Q and A with author Daniella Bernett
Memoir set along the South West Coastal Path – UK (the hiking homeless)
5th June 2019
The Salt Path by Raynor Winn, memoir set along the South West Coast Path (620 miles from Somerset to Dorsett, via Devon and Cornwall)
Shortlisted for the 2018 Costa Biography Award and The Wainwright Prize and recent winner of the Royal Society of Literature Christopher Bland Prize.
The book opens as Raynor and her husband Moth are in court. A couple of years ago they invested heavily in a financial project at the behest of old childhood friend Cooper, but when the investment failed, they were deemed in part responsible for reparations. The court ruled they must leave their family home in Wales, which they had restored from a ruin. It is where their children grew up…. and there are fond memories of very happy times.
Amidst the loss of the house, Moth has been diagnosed with a rare degenerative brain disease, corticobasal degeneration (CBD). And thus their world fell utterly apart. And quite how anyone can deal with such a terrible combination of events, I really don’t know.

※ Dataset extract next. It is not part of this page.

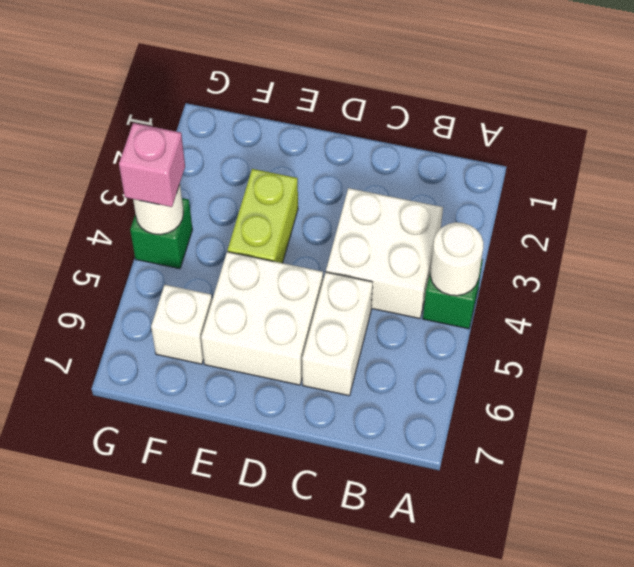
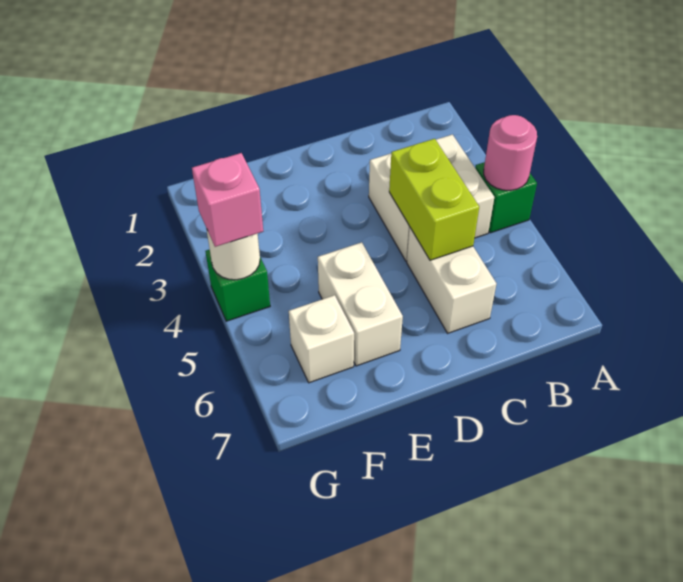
white 1x1 round brick [430,222,483,296] -> pink 1x1 round brick [484,115,537,190]
white 2x2 brick [201,252,323,385] -> white 1x2 brick [318,242,403,366]
lime 1x2 brick [228,169,298,263] -> lime 1x2 brick moved to [389,139,479,260]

You survive or you go under… and Raynor and Moth chose the latter path even thought the Sword of Damocles was hanging over them.
Inspired by the book Five Hundred Mile Walkies (rebranded in 2006 as Travels With Boogie: 500 Mile Walkies and Boogie Up the River), they had nothing left apart from themselves and a determination to achieve something momentous… and to overcome their situation and diagnosis. So, two brave people with a zest for life and adventure, in their 50s, set of on The South West Coastal Path.
And thus a protracted period of wild camping ensued. In essence they became the hiking homeless. They predictably had to endure all kinds of terrain and weather systems, from searing heat to abysmal cold, wind and rain. They met all kinds of people, mostly kind and generous but how salutary that this couple, with just a pence to call their own, encountered people who would charge them for a drop of water. I hope things would be different today!
A swarm of ladybirds, angels, surfers with a herbal remedy and Simon Armitage pop up in various guises… the memoir is written with an overlay of sanguinity and humour, but there are soul searching and fearful moments too.
If you know the area or are thinking of attempting the 620 miles then this book is an absolute must. The author has an easy writing style and a talent for observation.
At the end of the book there is an acknowledgement that in 2018 the author is still living with Moth, although one must imagine that his condition has deteriorated considerably since their hike. She continues to write and still takes long walks.
A heartening story and a reminder to appreciate the good things in life and not to take for granted one’s lifestyle and accommodation; this book demonstrates just how easily things can be snatched away!